#### [Brief]
How many lines in the data that follows contain the word "요구사항"? Only that number is needed.

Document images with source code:
☆ ☆ ☆ ☆

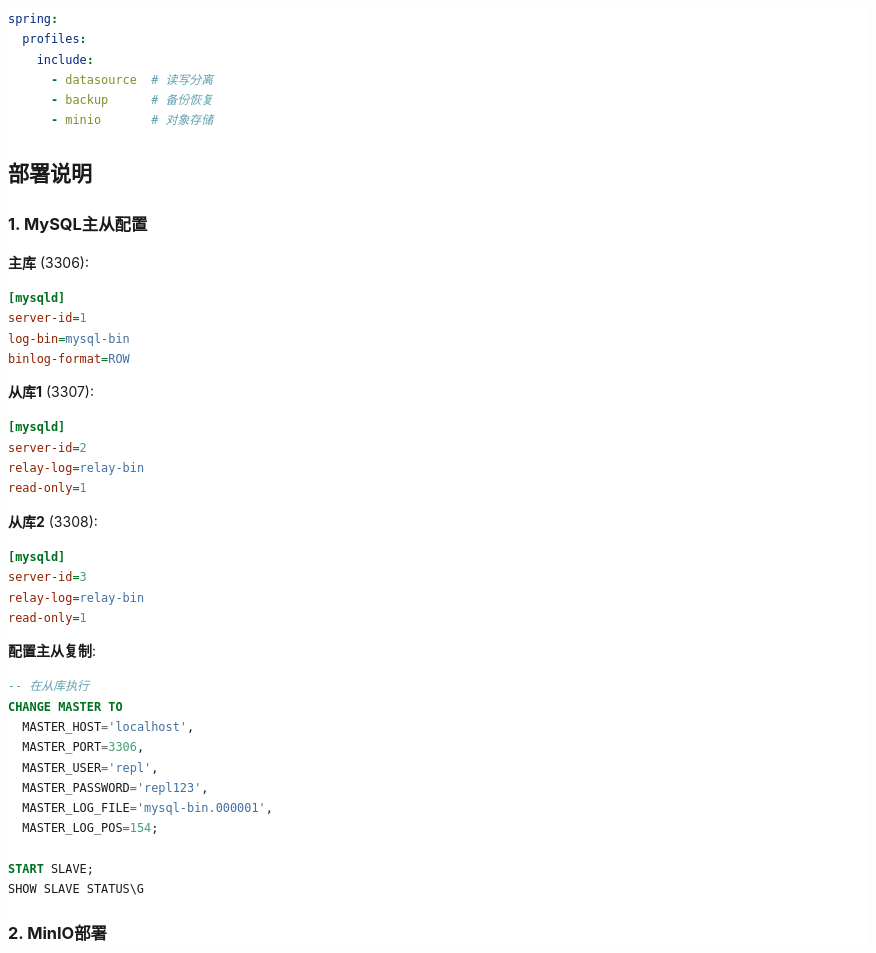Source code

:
 ```yaml
spring:
  profiles:
    include:
      - datasource  # 读写分离
      - backup      # 备份恢复
      - minio       # 对象存储
```

## 部署说明

### 1. MySQL主从配置

**主库** (3306):
```ini
[mysqld]
server-id=1
log-bin=mysql-bin
binlog-format=ROW
```

**从库1** (3307):
```ini
[mysqld]
server-id=2
relay-log=relay-bin
read-only=1
```

**从库2** (3308):
```ini
[mysqld]
server-id=3
relay-log=relay-bin
read-only=1
```

**配置主从复制**:
```sql
-- 在从库执行
CHANGE MASTER TO
  MASTER_HOST='localhost',
  MASTER_PORT=3306,
  MASTER_USER='repl',
  MASTER_PASSWORD='repl123',
  MASTER_LOG_FILE='mysql-bin.000001',
  MASTER_LOG_POS=154;

START SLAVE;
SHOW SLAVE STATUS\G
```

### 2. MinIO部署
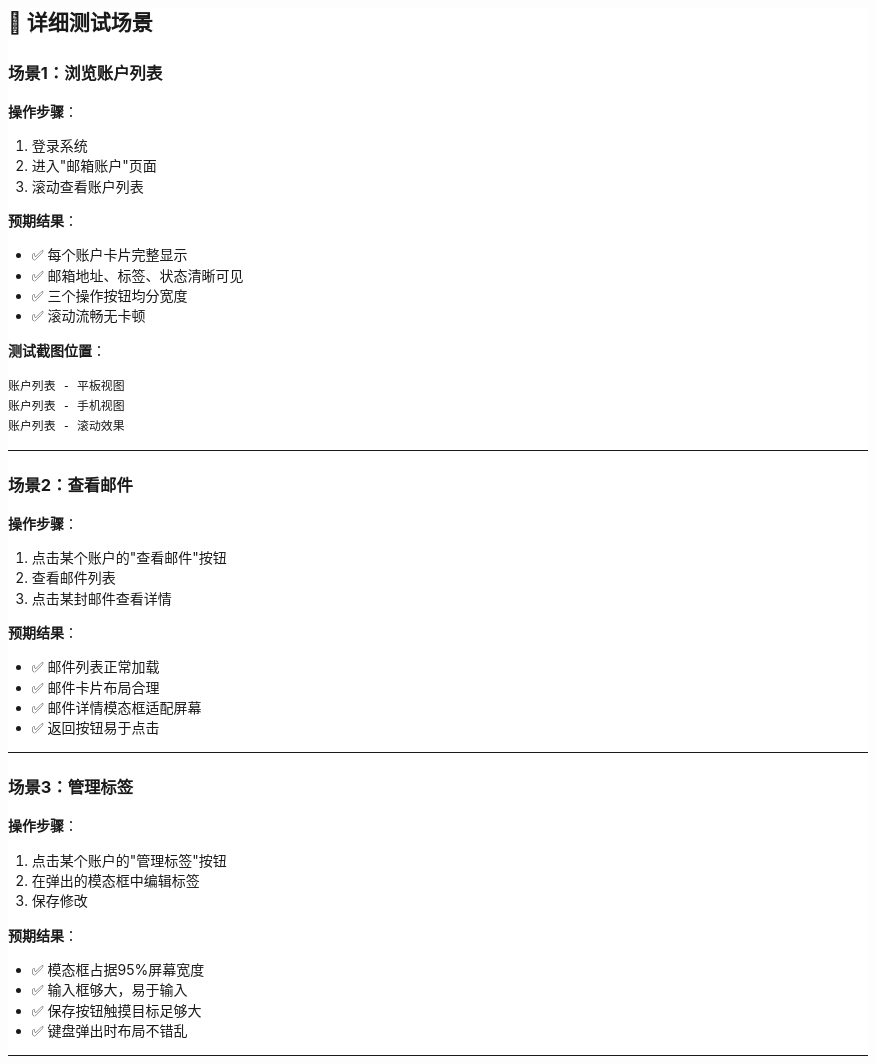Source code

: 
## 🧪 详细测试场景

### 场景1：浏览账户列表

**操作步骤**：
1. 登录系统
2. 进入"邮箱账户"页面
3. 滚动查看账户列表

**预期结果**：
- ✅ 每个账户卡片完整显示
- ✅ 邮箱地址、标签、状态清晰可见
- ✅ 三个操作按钮均分宽度
- ✅ 滚动流畅无卡顿

**测试截图位置**：
```
账户列表 - 平板视图
账户列表 - 手机视图
账户列表 - 滚动效果
```

---

### 场景2：查看邮件

**操作步骤**：
1. 点击某个账户的"查看邮件"按钮
2. 查看邮件列表
3. 点击某封邮件查看详情

**预期结果**：
- ✅ 邮件列表正常加载
- ✅ 邮件卡片布局合理
- ✅ 邮件详情模态框适配屏幕
- ✅ 返回按钮易于点击

---

### 场景3：管理标签

**操作步骤**：
1. 点击某个账户的"管理标签"按钮
2. 在弹出的模态框中编辑标签
3. 保存修改

**预期结果**：
- ✅ 模态框占据95%屏幕宽度
- ✅ 输入框够大，易于输入
- ✅ 保存按钮触摸目标足够大
- ✅ 键盘弹出时布局不错乱

---
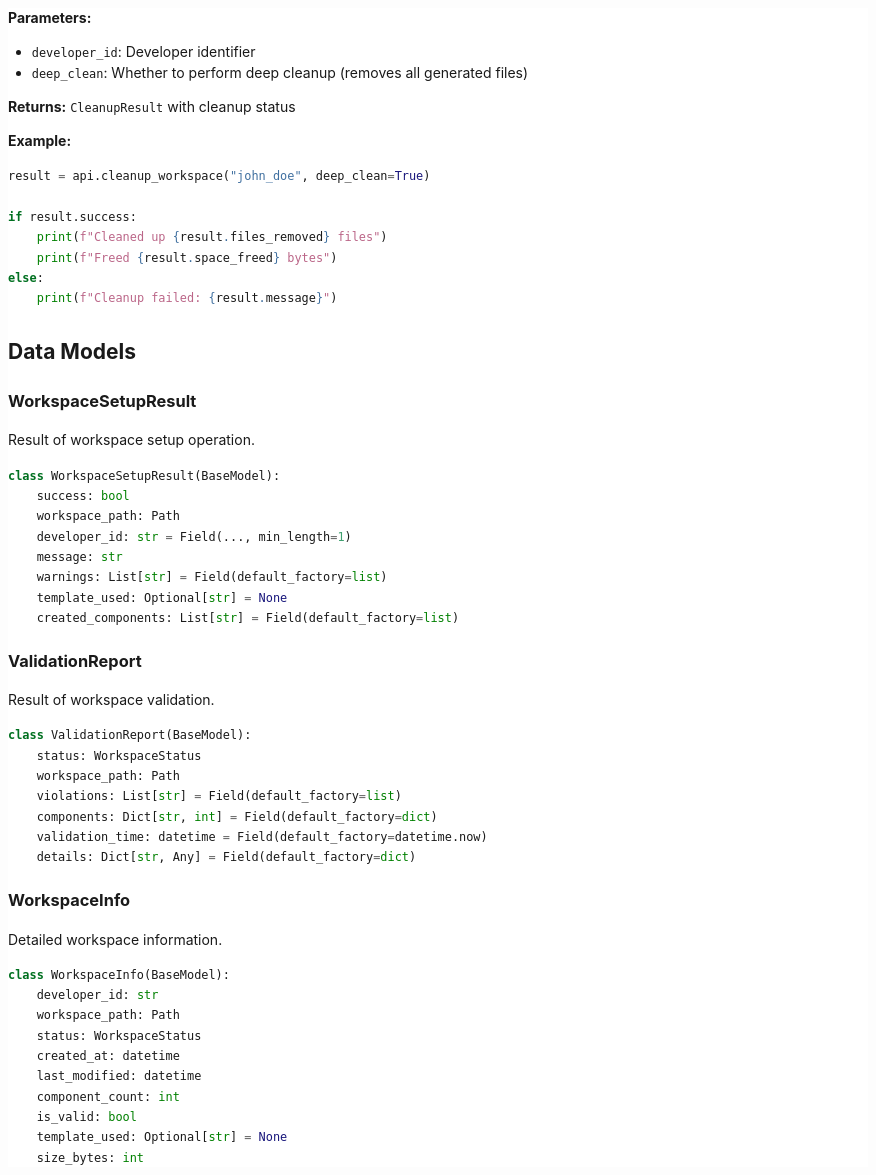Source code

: **Parameters:**
- `developer_id`: Developer identifier
- `deep_clean`: Whether to perform deep cleanup (removes all generated files)

**Returns:** `CleanupResult` with cleanup status

**Example:**
```python
result = api.cleanup_workspace("john_doe", deep_clean=True)

if result.success:
    print(f"Cleaned up {result.files_removed} files")
    print(f"Freed {result.space_freed} bytes")
else:
    print(f"Cleanup failed: {result.message}")
```

## Data Models

### WorkspaceSetupResult

Result of workspace setup operation.

```python
class WorkspaceSetupResult(BaseModel):
    success: bool
    workspace_path: Path
    developer_id: str = Field(..., min_length=1)
    message: str
    warnings: List[str] = Field(default_factory=list)
    template_used: Optional[str] = None
    created_components: List[str] = Field(default_factory=list)
```

### ValidationReport

Result of workspace validation.

```python
class ValidationReport(BaseModel):
    status: WorkspaceStatus
    workspace_path: Path
    violations: List[str] = Field(default_factory=list)
    components: Dict[str, int] = Field(default_factory=dict)
    validation_time: datetime = Field(default_factory=datetime.now)
    details: Dict[str, Any] = Field(default_factory=dict)
```

### WorkspaceInfo

Detailed workspace information.

```python
class WorkspaceInfo(BaseModel):
    developer_id: str
    workspace_path: Path
    status: WorkspaceStatus
    created_at: datetime
    last_modified: datetime
    component_count: int
    is_valid: bool
    template_used: Optional[str] = None
    size_bytes: int
```
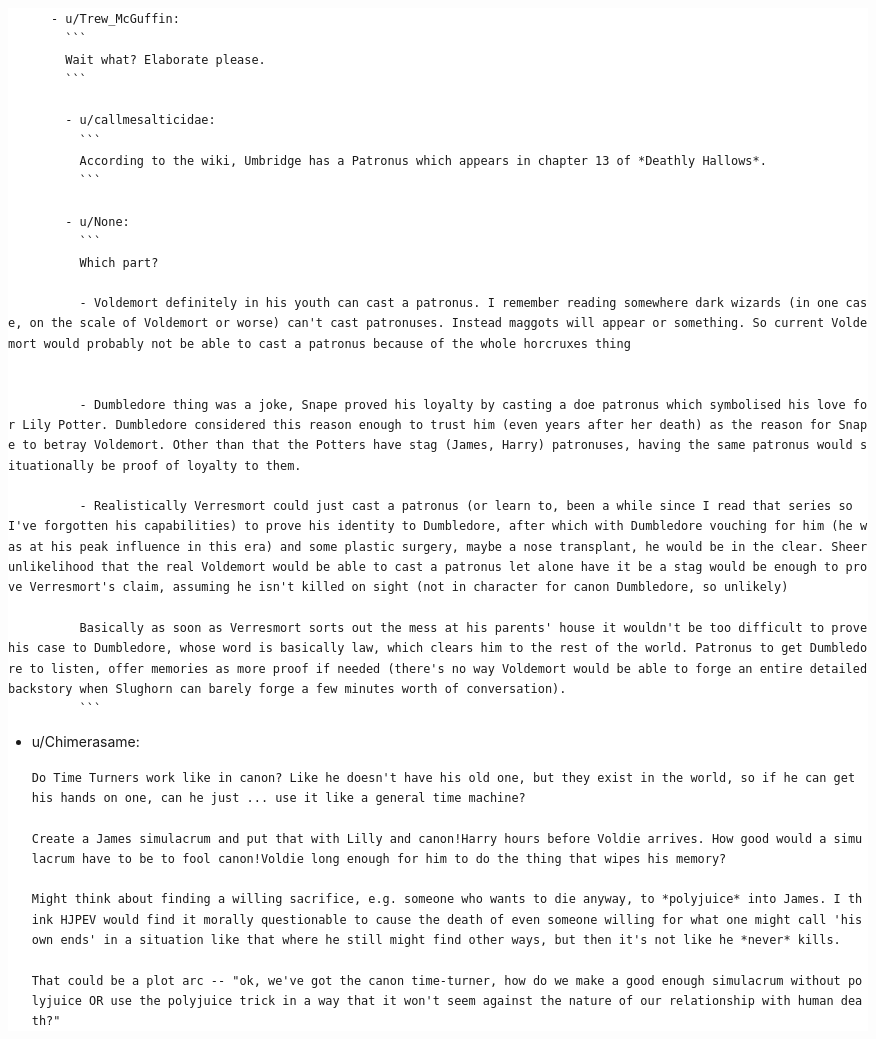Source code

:           - u/Trew_McGuffin:
            ```
            Wait what? Elaborate please.
            ```

            - u/callmesalticidae:
              ```
              According to the wiki, Umbridge has a Patronus which appears in chapter 13 of *Deathly Hallows*.
              ```

            - u/None:
              ```
              Which part? 

              - Voldemort definitely in his youth can cast a patronus. I remember reading somewhere dark wizards (in one case, on the scale of Voldemort or worse) can't cast patronuses. Instead maggots will appear or something. So current Voldemort would probably not be able to cast a patronus because of the whole horcruxes thing


              - Dumbledore thing was a joke, Snape proved his loyalty by casting a doe patronus which symbolised his love for Lily Potter. Dumbledore considered this reason enough to trust him (even years after her death) as the reason for Snape to betray Voldemort. Other than that the Potters have stag (James, Harry) patronuses, having the same patronus would situationally be proof of loyalty to them.

              - Realistically Verresmort could just cast a patronus (or learn to, been a while since I read that series so I've forgotten his capabilities) to prove his identity to Dumbledore, after which with Dumbledore vouching for him (he was at his peak influence in this era) and some plastic surgery, maybe a nose transplant, he would be in the clear. Sheer unlikelihood that the real Voldemort would be able to cast a patronus let alone have it be a stag would be enough to prove Verresmort's claim, assuming he isn't killed on sight (not in character for canon Dumbledore, so unlikely)

              Basically as soon as Verresmort sorts out the mess at his parents' house it wouldn't be too difficult to prove his case to Dumbledore, whose word is basically law, which clears him to the rest of the world. Patronus to get Dumbledore to listen, offer memories as more proof if needed (there's no way Voldemort would be able to forge an entire detailed backstory when Slughorn can barely forge a few minutes worth of conversation).
              ```

- u/Chimerasame:
  ```
  Do Time Turners work like in canon? Like he doesn't have his old one, but they exist in the world, so if he can get his hands on one, can he just ... use it like a general time machine?

  Create a James simulacrum and put that with Lilly and canon!Harry hours before Voldie arrives. How good would a simulacrum have to be to fool canon!Voldie long enough for him to do the thing that wipes his memory?

  Might think about finding a willing sacrifice, e.g. someone who wants to die anyway, to *polyjuice* into James. I think HJPEV would find it morally questionable to cause the death of even someone willing for what one might call 'his own ends' in a situation like that where he still might find other ways, but then it's not like he *never* kills.

  That could be a plot arc -- "ok, we've got the canon time-turner, how do we make a good enough simulacrum without polyjuice OR use the polyjuice trick in a way that it won't seem against the nature of our relationship with human death?"
  ```
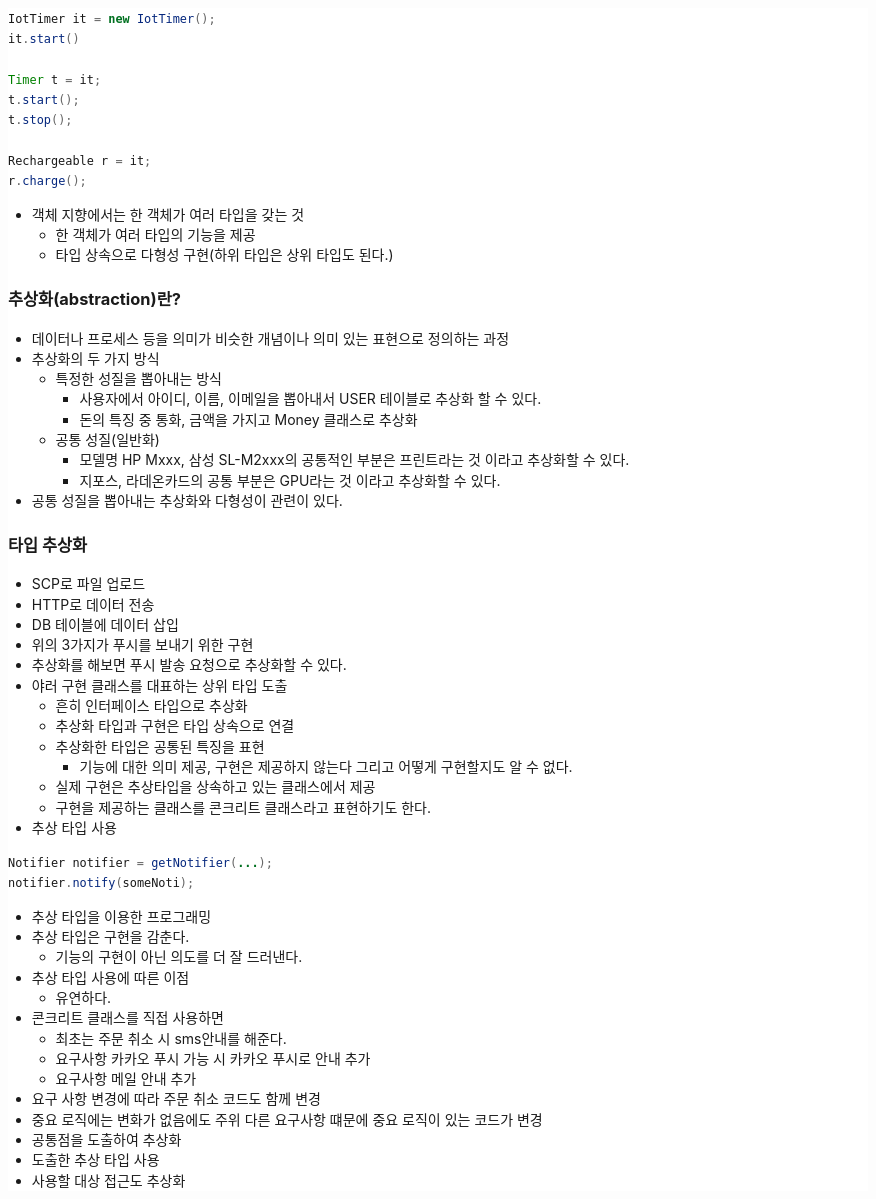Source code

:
 ```java
IotTimer it = new IotTimer();
it.start()

Timer t = it;
t.start();
t.stop();

Rechargeable r = it;
r.charge();
```
- 객체 지향에서는 한 객체가 여러 타입을 갖는 것
  - 한 객체가 여러 타입의 기능을 제공
  - 타입 상속으로 다형성 구현(하위 타입은 상위 타입도 된다.)

### 추상화(abstraction)란?
- 데이터나 프로세스 등을 의미가 비슷한 개념이나 의미 있는 표현으로 정의하는 과정
- 추상화의 두 가지 방식
  - 특정한 성질을 뽑아내는 방식
    - 사용자에서 아이디, 이름, 이메일을 뽑아내서 USER 테이블로 추상화 할 수 있다.
    - 돈의 특징 중 통화, 금액을 가지고 Money 클래스로 추상화
  - 공통 성질(일반화)
    - 모델명 HP Mxxx, 삼성 SL-M2xxx의 공통적인 부분은 프린트라는 것 이라고 추상화할 수 있다.
    - 지포스, 라데온카드의 공통 부분은 GPU라는 것 이라고 추상화할 수 있다.
- 공통 성질을 뽑아내는 추상화와 다형성이 관련이 있다.

### 타입 추상화
- SCP로 파일 업로드
- HTTP로 데이터 전송
- DB 테이블에 데이터 삽입
- 위의 3가지가 푸시를 보내기 위한 구현
- 추상화를 해보면 푸시 발송 요청으로 추상화할 수 있다.
- 야러 구현 클래스를 대표하는 상위 타입 도출
  - 흔히 인터페이스 타입으로 추상화
  - 추상화 타입과 구현은 타입 상속으로 연결
  - 추상화한 타입은 공통된 특징을 표현
    - 기능에 대한 의미 제공, 구현은 제공하지 않는다 그리고 어떻게 구현할지도 알 수 없다.
  - 실제 구현은 추상타입을 상속하고 있는 클래스에서 제공
  - 구현을 제공하는 클래스를 콘크리트 클래스라고 표현하기도 한다.
- 추상 타입 사용
```java
Notifier notifier = getNotifier(...);
notifier.notify(someNoti);
```
- 추상 타입을 이용한 프로그래밍
- 추상 타입은 구현을 감춘다.
  - 기능의 구현이 아닌 의도를 더 잘 드러낸다.
- 추상 타입 사용에 따른 이점
  - 유연하다.
- 콘크리트 클래스를 직접 사용하면
  - 최초는 주문 취소 시 sms안내를 해준다.
  - 요구사항 카카오 푸시 가능 시 카카오 푸시로 안내 추가
  - 요구사항 메일 안내 추가
- 요구 사항 변경에 따라 주문 취소 코드도 함께 변경
- 중요 로직에는 변화가 없음에도 주위 다른 요구사항 떄문에 중요 로직이 있는 코드가 변경
- 공통점을 도출하여 추상화
- 도출한 추상 타입 사용
- 사용할 대상 접근도 추상화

☆ ☆ ☆ ☆

#### [Answer area]
3